Top of Information given

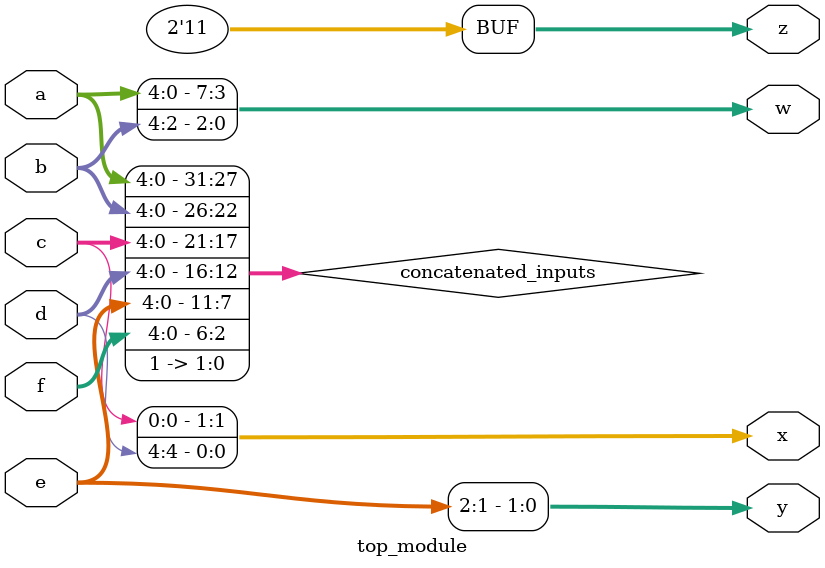
<source format=sv>
module top_module (
    input [4:0] a,
    input [4:0] b,
    input [4:0] c,
    input [4:0] d,
    input [4:0] e,
    input [4:0] f,
    output [7:0] w,
    output [7:8] x,
    output [7:8] y,
    output [7:8] z
);

    wire [31:0] concatenated_inputs;

    assign concatenated_inputs = {a, b, c, d, e, f, 2'b11};

    assign w = concatenated_inputs[31:24];
    assign x = concatenated_inputs[23:16];
    assign y = concatenated_inputs[15:8];
    assign z = concatenated_inputs[7:0];

endmodule

</source>
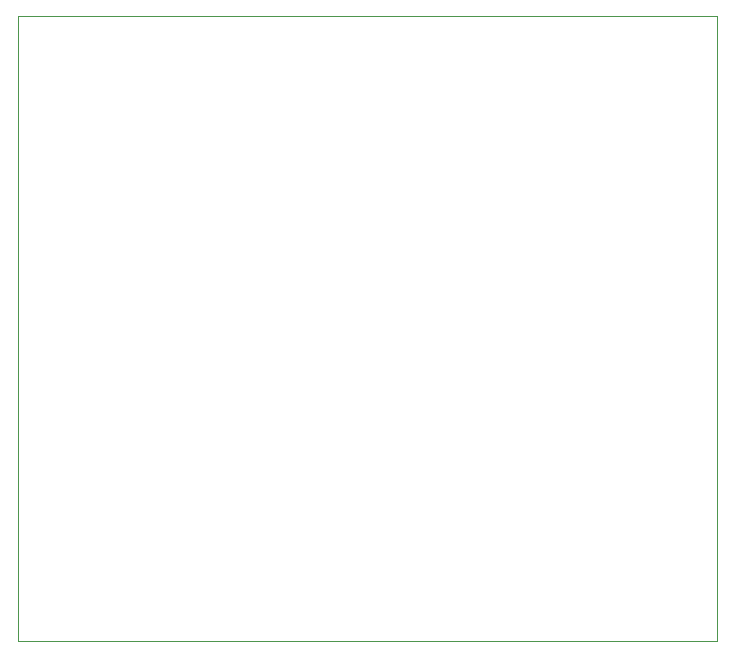
<source format=gbr>
%TF.GenerationSoftware,KiCad,Pcbnew,8.0.2-1.fc40*%
%TF.CreationDate,2025-03-27T00:28:51+07:00*%
%TF.ProjectId,magic-epaper,6d616769-632d-4657-9061-7065722e6b69,rev?*%
%TF.SameCoordinates,Original*%
%TF.FileFunction,Profile,NP*%
%FSLAX46Y46*%
G04 Gerber Fmt 4.6, Leading zero omitted, Abs format (unit mm)*
G04 Created by KiCad (PCBNEW 8.0.2-1.fc40) date 2025-03-27 00:28:51*
%MOMM*%
%LPD*%
G01*
G04 APERTURE LIST*
%TA.AperFunction,Profile*%
%ADD10C,0.100000*%
%TD*%
G04 APERTURE END LIST*
D10*
X108931000Y-75050000D02*
X168100000Y-75050000D01*
X168100000Y-127950000D01*
X108931000Y-127950000D01*
X108931000Y-75050000D01*
M02*

</source>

Bottom of Information given

Instructions to follow >>
Every line above that holds the string "source" counts once; give the total and nothing more.

Result >>
4